What if suicide bombers aren't so much radical as depressed and suicidal? Paul Kix floats this idea in the Boston Globe this past weekend, reviewing the work of a "small cadre of scholars from across the world." The thesis in his report is straightforward: there's a growing amount of research showing that the mostly young people who become suicide bombers are more motivated by depression and isolation rather than a radical ideology. He recounts the story of Qari Sami, a university student with a bomb strapped to his person who walked into a Kabul internet cafe, past the tables and crowd and into a bathroom where he locked the door. And only then did he blow himself up.
The scholars to wchich Kix refers are trying to alter the mainstream perception of what motivates a suicide bomber. Though the idea that a suicide bomber "may in fact be suicidal" sounds painfully obvious, the conclusion, Kix argues, is an important one.

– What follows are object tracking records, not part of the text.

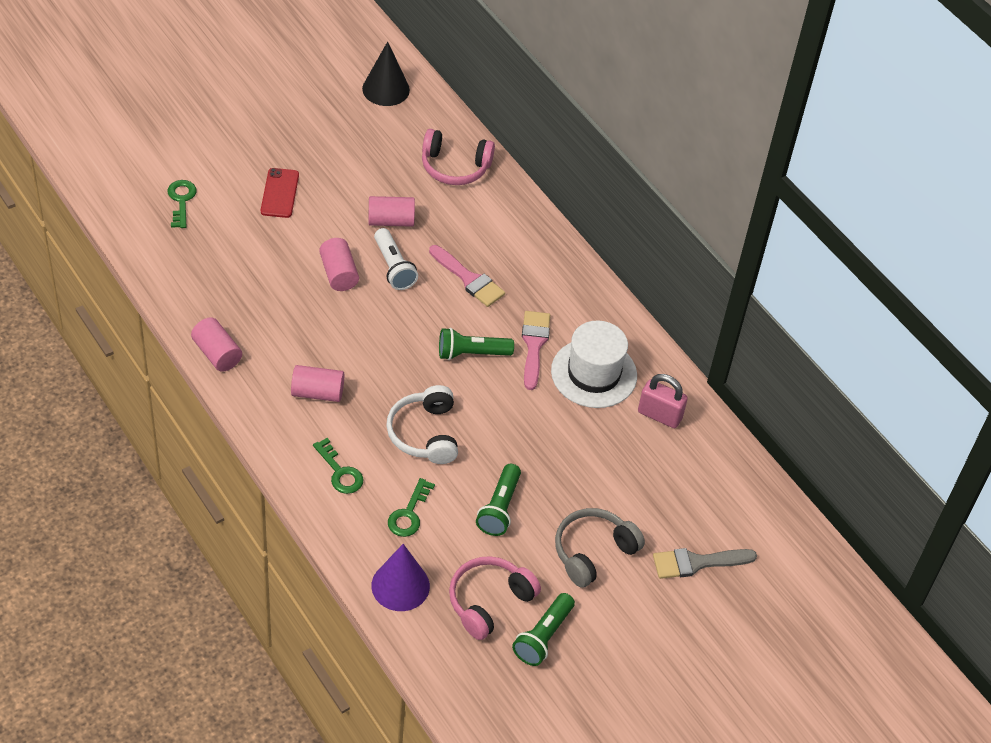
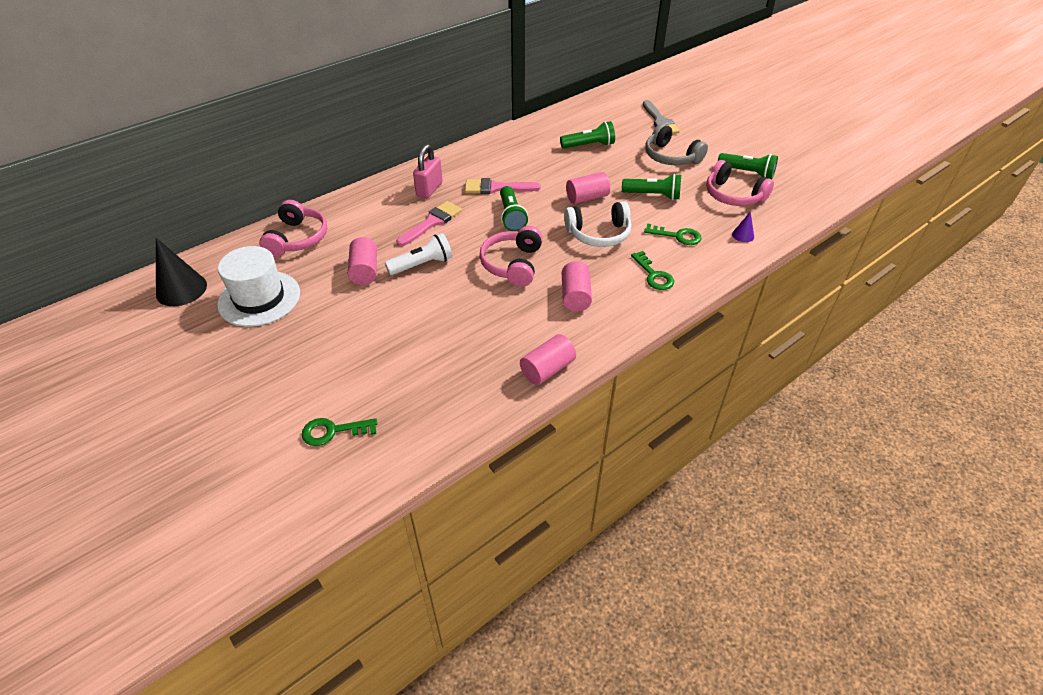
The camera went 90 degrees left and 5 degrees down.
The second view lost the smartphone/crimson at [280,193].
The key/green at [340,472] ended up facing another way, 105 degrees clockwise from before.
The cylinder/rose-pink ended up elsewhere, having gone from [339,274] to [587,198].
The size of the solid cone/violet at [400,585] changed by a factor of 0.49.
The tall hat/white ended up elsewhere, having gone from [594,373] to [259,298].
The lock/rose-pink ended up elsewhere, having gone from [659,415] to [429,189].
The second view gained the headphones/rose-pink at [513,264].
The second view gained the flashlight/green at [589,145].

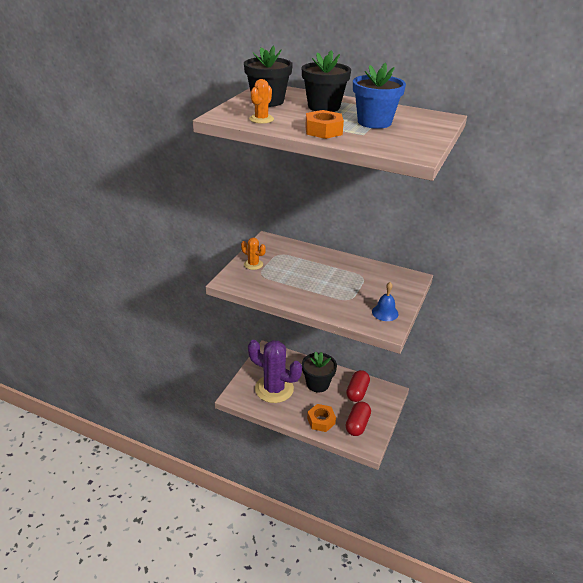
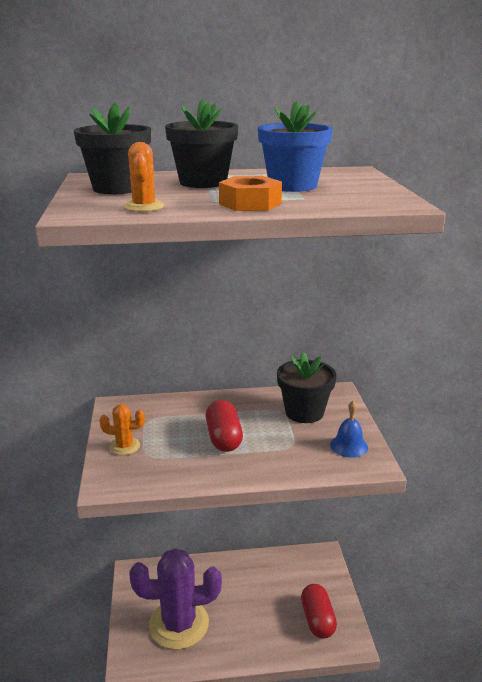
The camera went 30 degrees left and 10 degrees down.
The plant pot/ebony ended up elsewhere, having gone from [317,384] to [304,412].
The second view lost the hex nut/orange at [321,421].
The pill/crimson ended up elsewhere, having gone from [357,392] to [223,438].

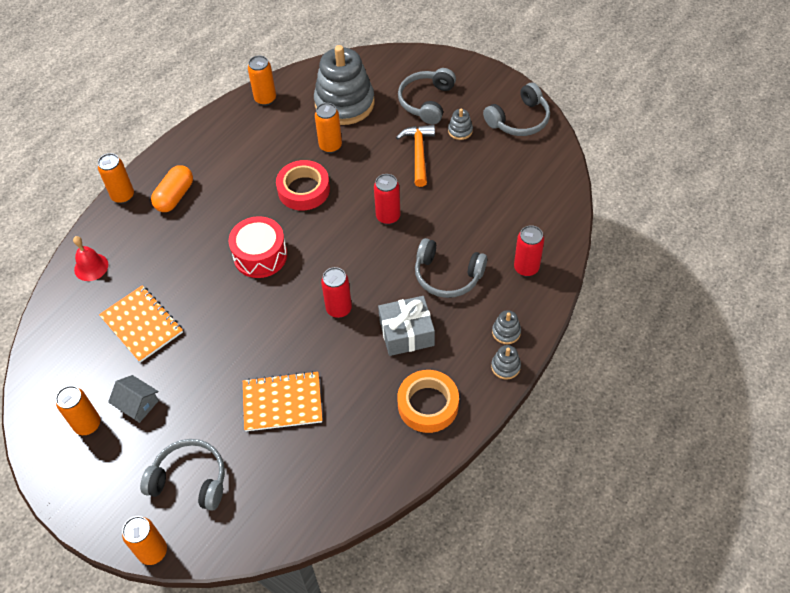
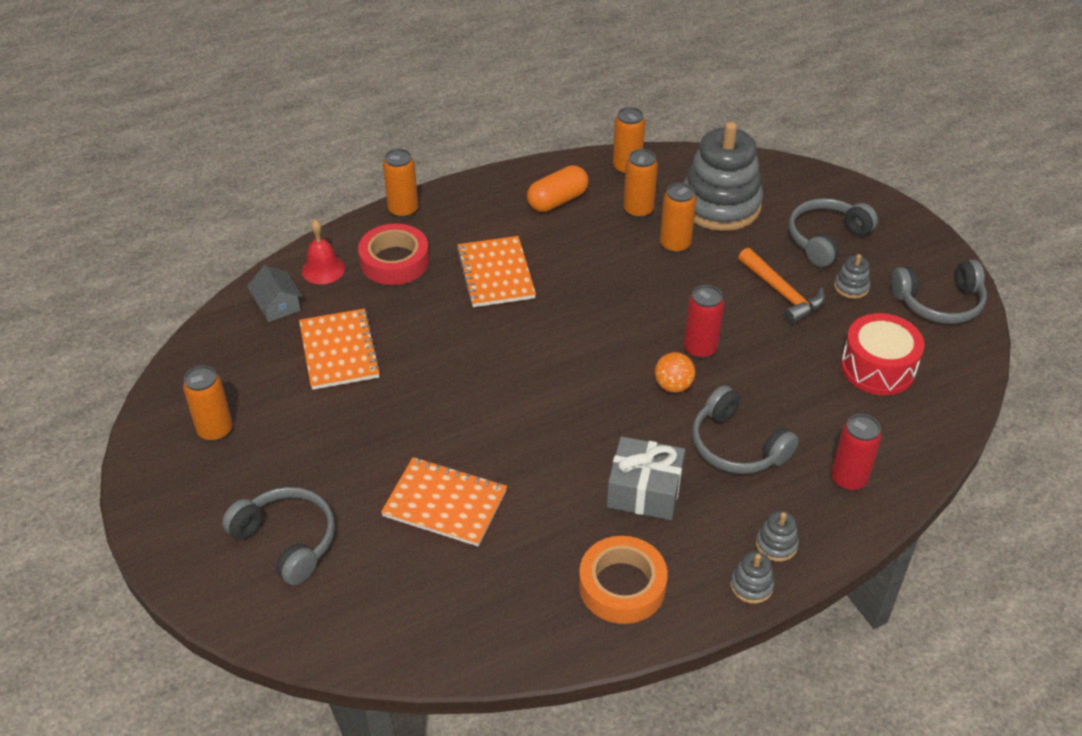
The camera went 25 degrees right and 10 degrees down.
The toy house/gray ended up elsewhere, having gone from [137,404] to [277,305].
The can/orange ended up elsewhere, having gone from [153,551] to [638,210].
The pill/orange ended up elsewhere, having gone from [175,196] to [557,200].
The toy drum/crimson ended up elsewhere, having gone from [260,255] to [878,368].
The roll of tape/crimson ended up elsewhere, having gone from [303,190] to [394,261].
The second view lost the can/crimson at [339,309].
The hammer/orange at [419,153] ended up facing another way, 120 degrees clockwise from before.
The second view gained the notebook/orange at [496,274].
The second view gained the sphere/orange at [673,386].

Many Americans, Kix observes, still choose to conjure up an image of a suicide bomber as solely a "brainwashed, religiously fervent automaton, anticipating a paradise of virgins in the clouds." If someone like Mohammed Atta, the ringleader behind the 9/11 hijacking, were seen and understood as something other than a martyr, this reasoning goes, "the next Atta would not have the same effect on the world." In other words, "the more the terrorist is understood, the less damage the terrorist can cause." Will we perceive them differently if we know that "terrorist recruiters [admit] they look for the 'sad guys' for martyrdom"?